Q3. What is the importance of determining the timescale over which niche variation persists?
Determining the timescale over which niche variation persists is important because the temporal consistency of individual specialization will have implications for both evolution and ecology.
Q4. What are the methods used to estimate the contribution of different prey to a predator’s?
Stable isotope ratios have been used to estimate the contribution of different prey to a predator’s diet (Vander Zanden et al. 2000).
Q5. What is the common definition of ecologically equivalent?
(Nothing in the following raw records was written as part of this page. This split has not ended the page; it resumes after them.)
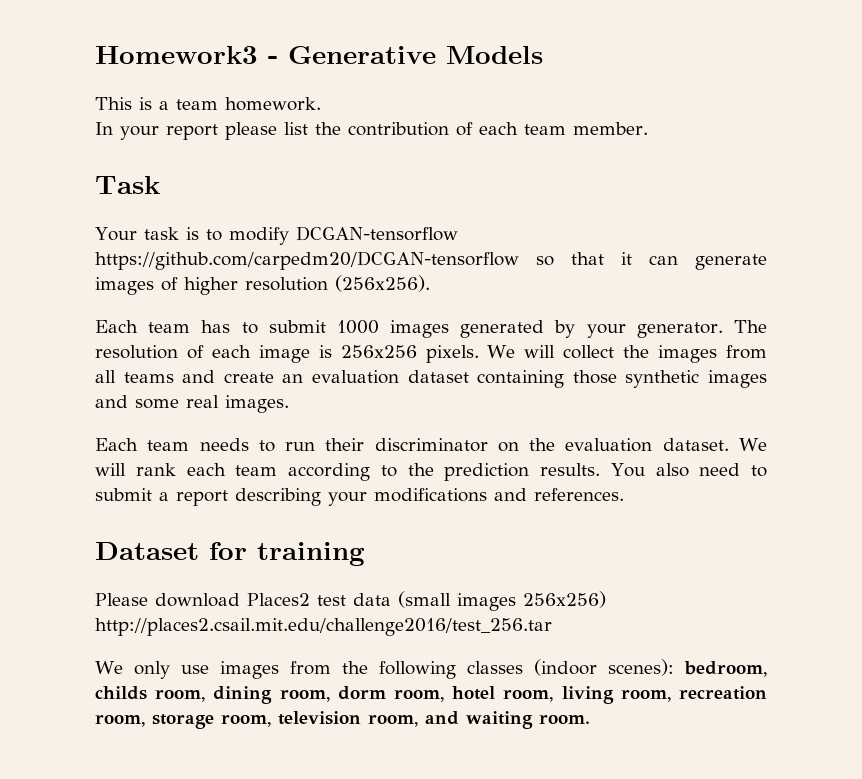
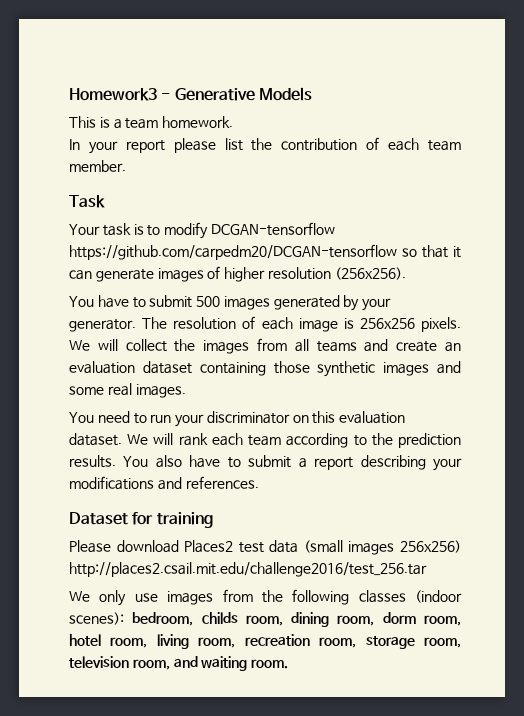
[95,320,379,334] Each team has to submit 1000 -> [69,295,221,308] You have to submit 500
[95,438,249,451] Each team needs -> [69,411,130,423] You need
[325,438,365,451] their -> [175,414,205,427] your
[529,438,556,451] the -> [312,411,336,424] this
[699,463,741,476] need -> [189,455,221,468] have

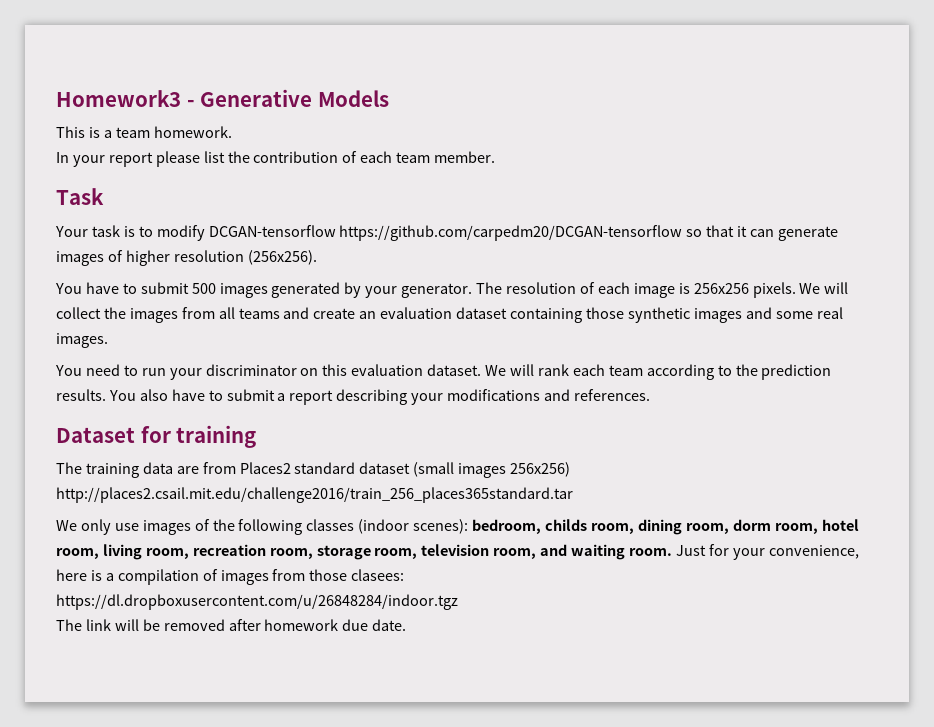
[69,540,299,553] Please download Places2 test data -> [56,462,411,478] The training data are from Places2 standard dataset
[69,562,427,577] http://places2.csail.mit.edu/challenge2016/test_256.tar -> [56,487,573,503] http://places2.csail.mit.edu/challenge2016/train_256_places365standard.tar
[222,589,253,602] from -> [194,519,210,531] of
(289, 664) none -> [675,544,859,560] [56,569,405,585] [56,594,458,610] [56,619,407,631] Just for your convenience, here is a compilation of images from those clasees: // https://dl.dropboxusercontent.com/u/26848284/indoor.tgz // The link will be removed after homework due date.

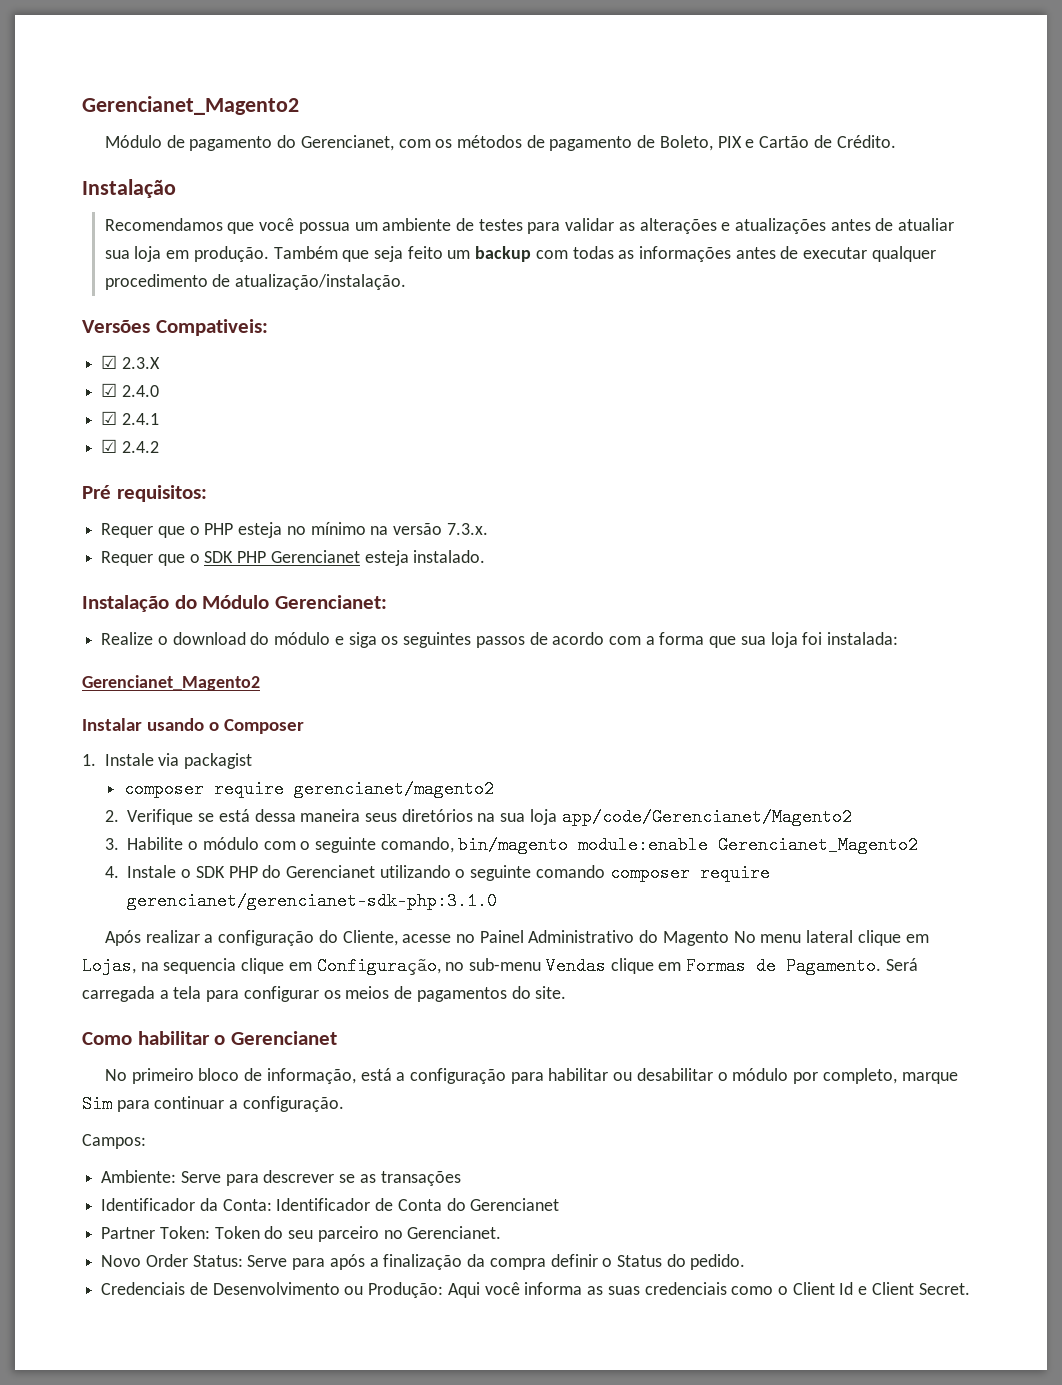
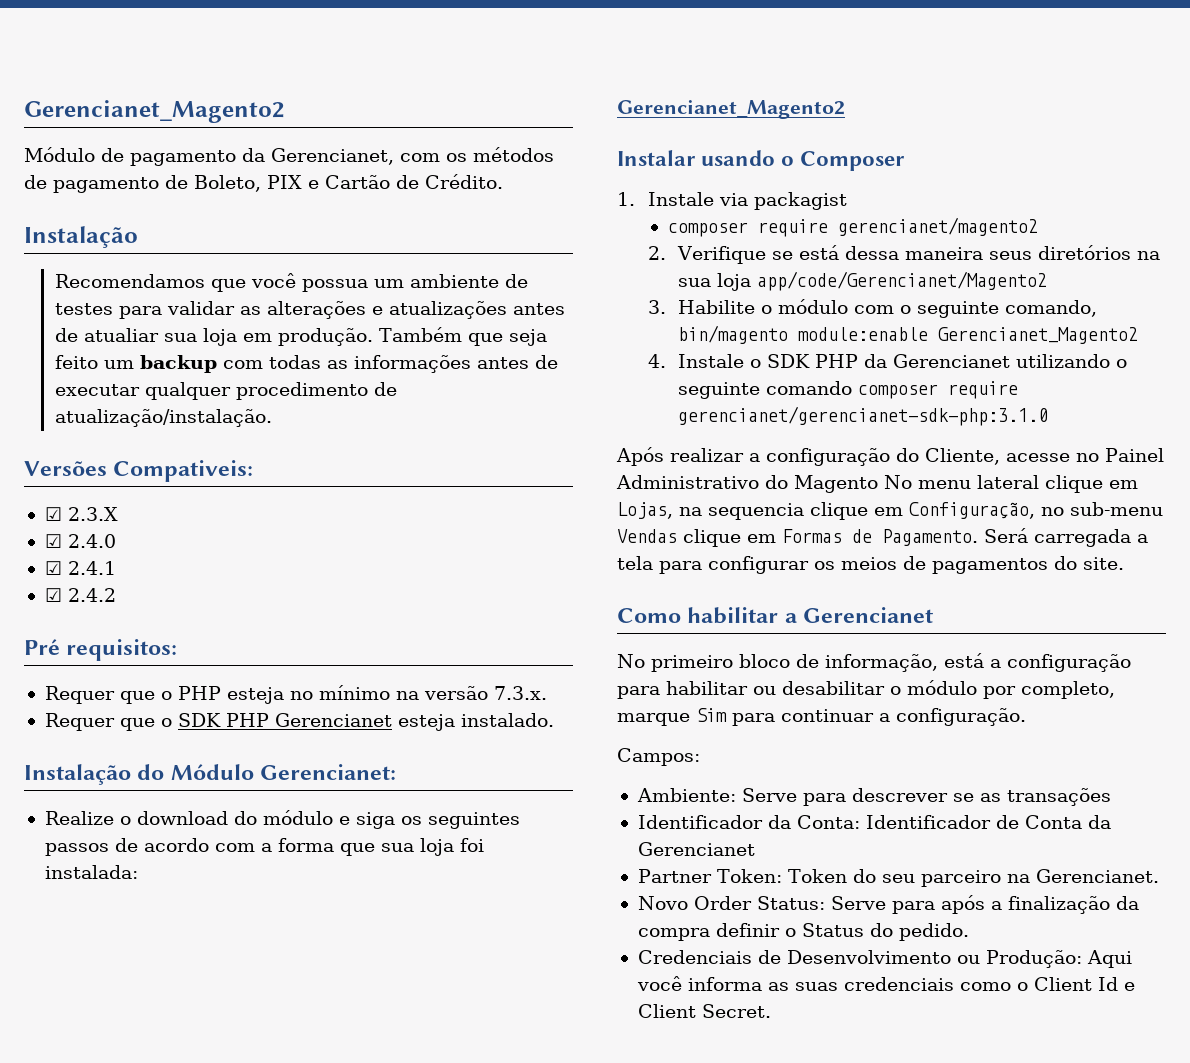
[277,135,297,148] do -> [242,148,265,162] da
[262,865,282,878] do -> [864,354,888,368] da
[214,1035,226,1045] o -> [784,613,797,623] a
[446,1198,466,1211] do -> [1087,815,1111,829] da
[383,1230,403,1239] no -> [1006,874,1030,883] na

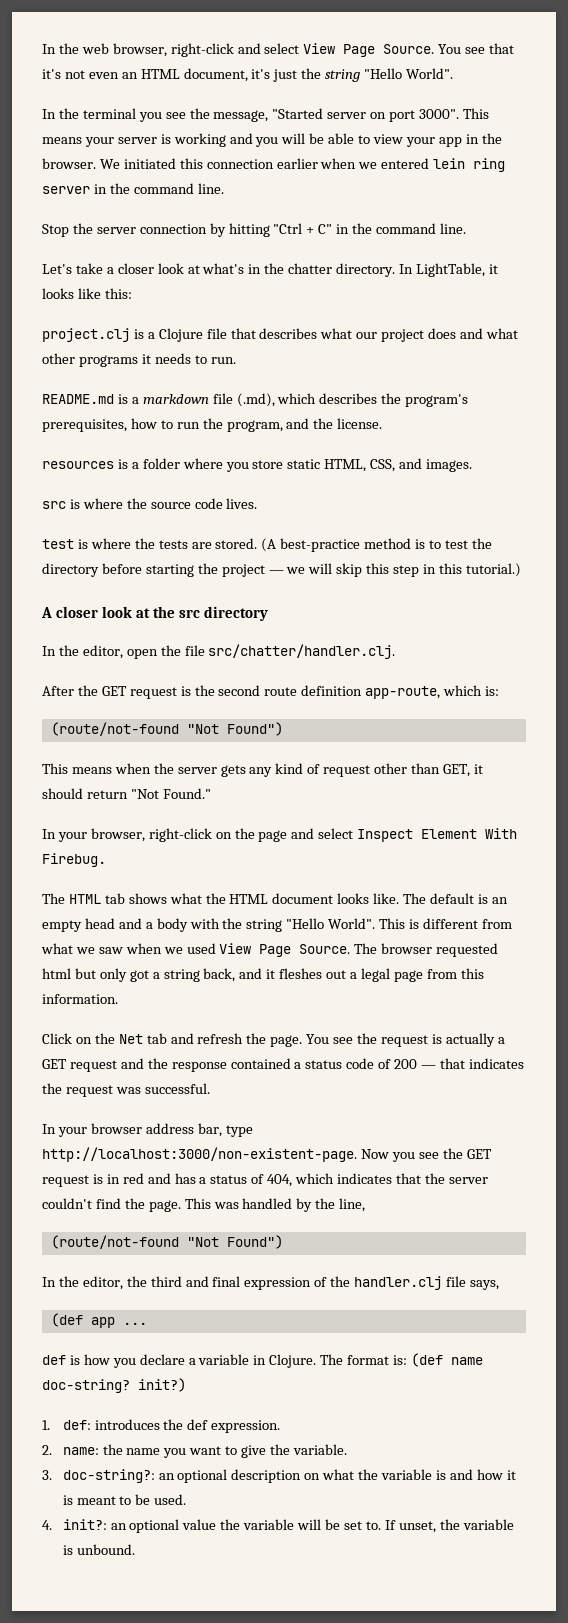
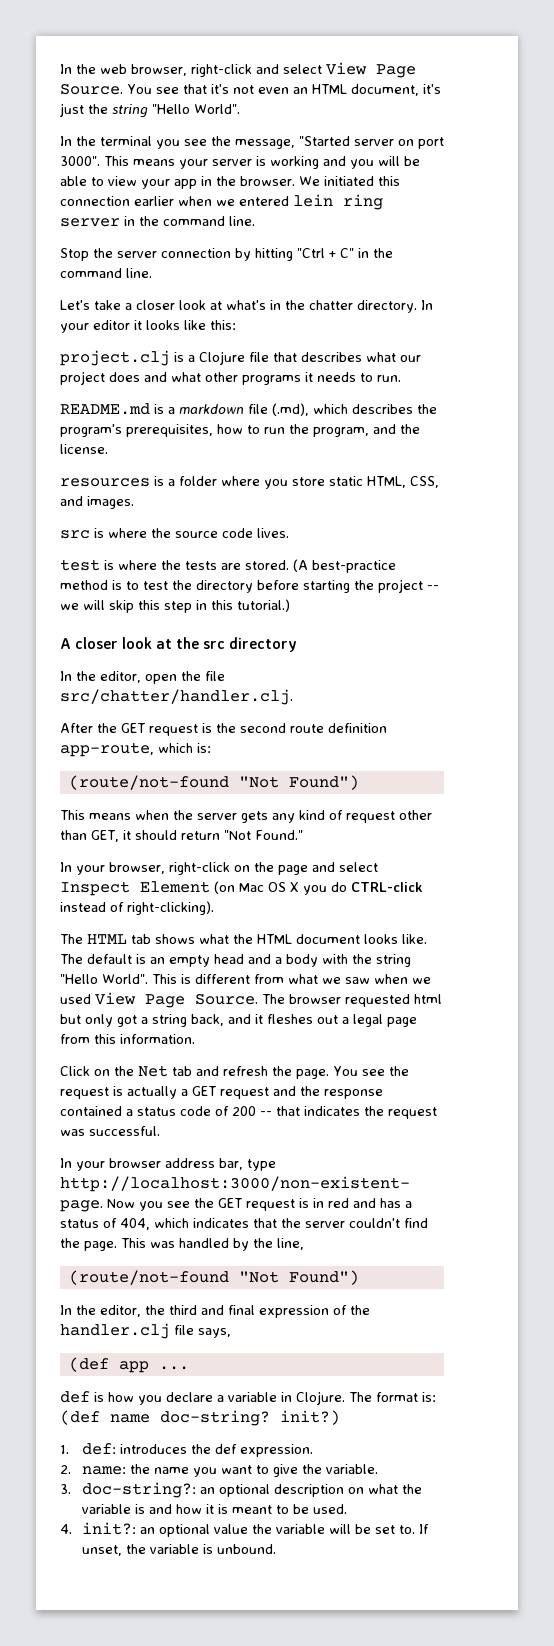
[415,263,485,277] LightTable, -> [60,320,130,333] your editor
[268,570,284,574] — -> [427,585,439,590] --
[485,828,518,839] [42,853,106,867] With Firebug. -> [214,881,423,895] [60,901,214,915] (on Mac OS X you do CTRL-click instead of right-clicking).
[421,1065,437,1069] — -> [260,1111,272,1116] --

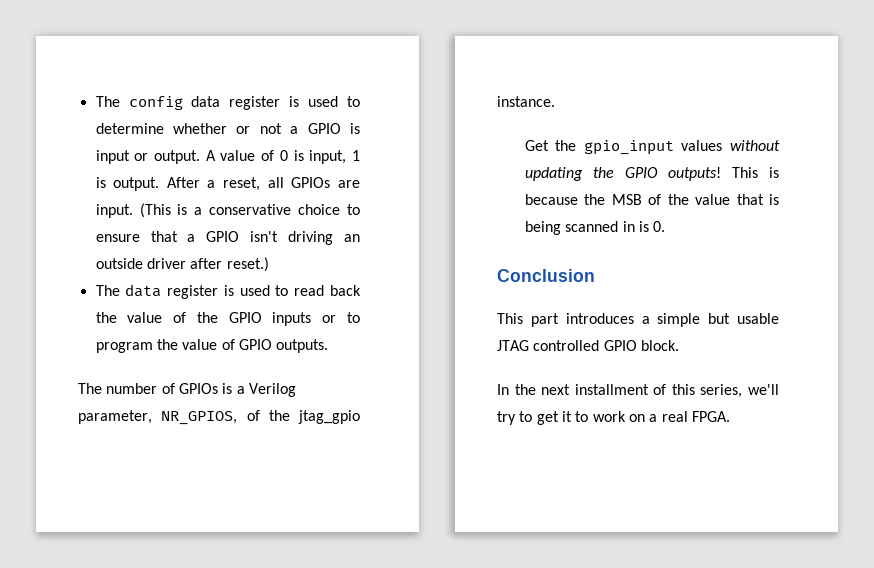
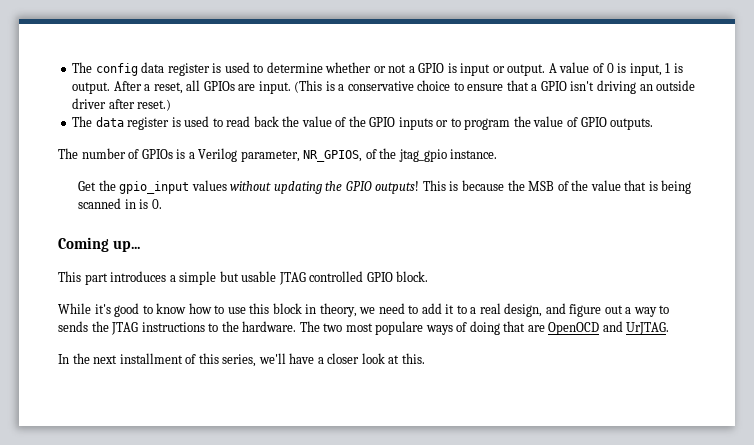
[497,269,595,282] Conclusion -> [58,237,141,252] Coming up...
(679, 345) none -> [58,303,670,317] [58,321,670,335] // While it's good to know how to use this block in theory, we need to add it to a real design, and figure out a way to sends the JTAG instructions to the hardware. The two most populare ways of doing that are OpenOCD and UrJTAG.
[497,411,730,425] try to get it to work on a real FPGA. -> [289,353,425,364] have a closer look at this.

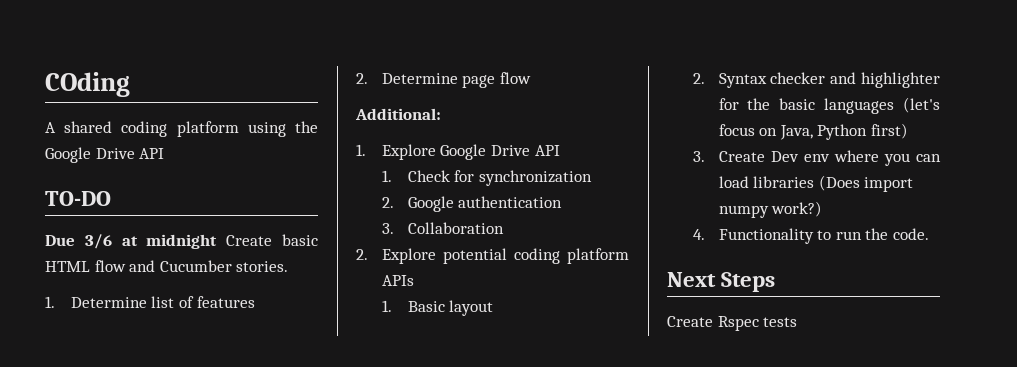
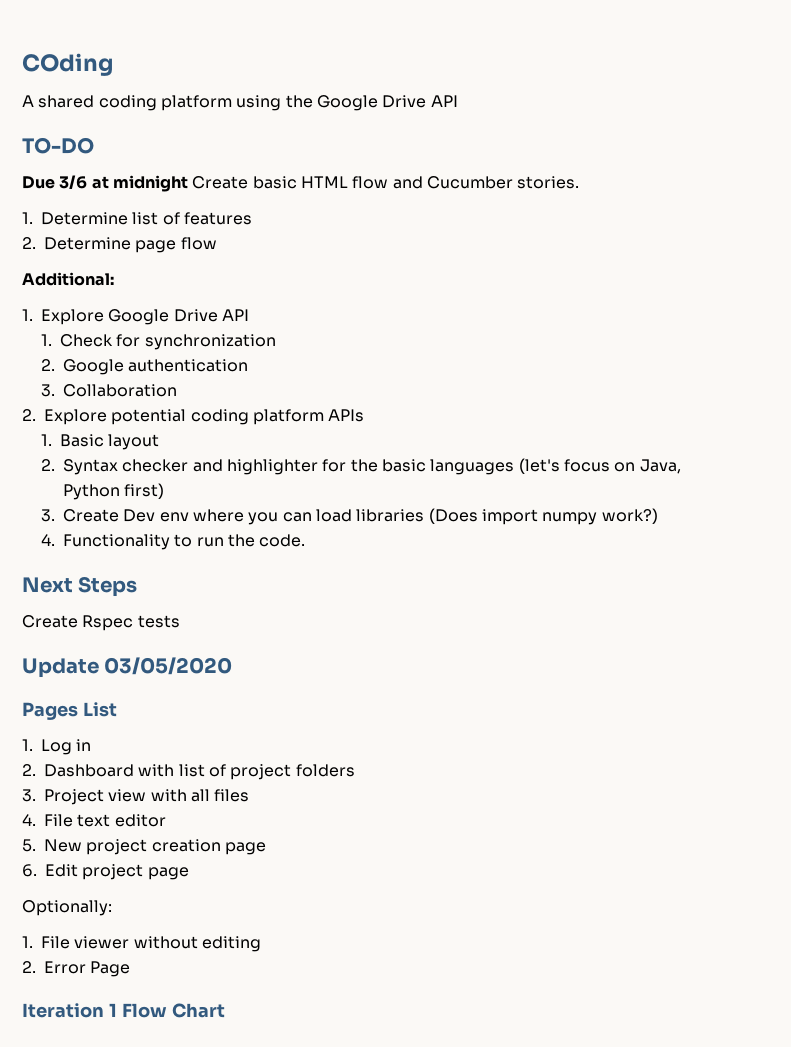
(798, 322) none -> [22,657,233,678] [22,702,117,720] [22,739,92,755] [22,764,355,780] [22,789,250,805] [22,814,166,827] [22,839,266,855] [22,864,189,880] [22,900,112,916] [22,936,261,952] [22,961,131,977] [22,1003,225,1018] // Update 03/05/2020 // Pages List // 1. Log in // 2. Dashboard with list of project folders // 3. Project view with all files // 4. File text editor // 5. New project creation page // 6. Edit project page // Optionally: // 1. File viewer without editing // 2. Error Page // Iteration 1 Flow Chart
abstract: Most empirical and theoretical studies of resource use and population dynamics treat conspecific individuals as ecologically equivalent.
Q6. How can one collect data on a particular species?
Niche data can also be collected by cross-sectional sampling, such as the analysis of gut contents from a collection of specimens.
Q7. What are the main factors that influence the individual’s use of resources?
These preferences then interact with prey availability, escape rates, environmental heterogeneity, and social interactions to mold the individual’s actual resource use.
Q8. Why are generalist predators likely to encounter a wider variety of parasite species?
Generalist predators are likely to encounter a wider variety of parasite species because they consume a larger number of potential intermediate hosts.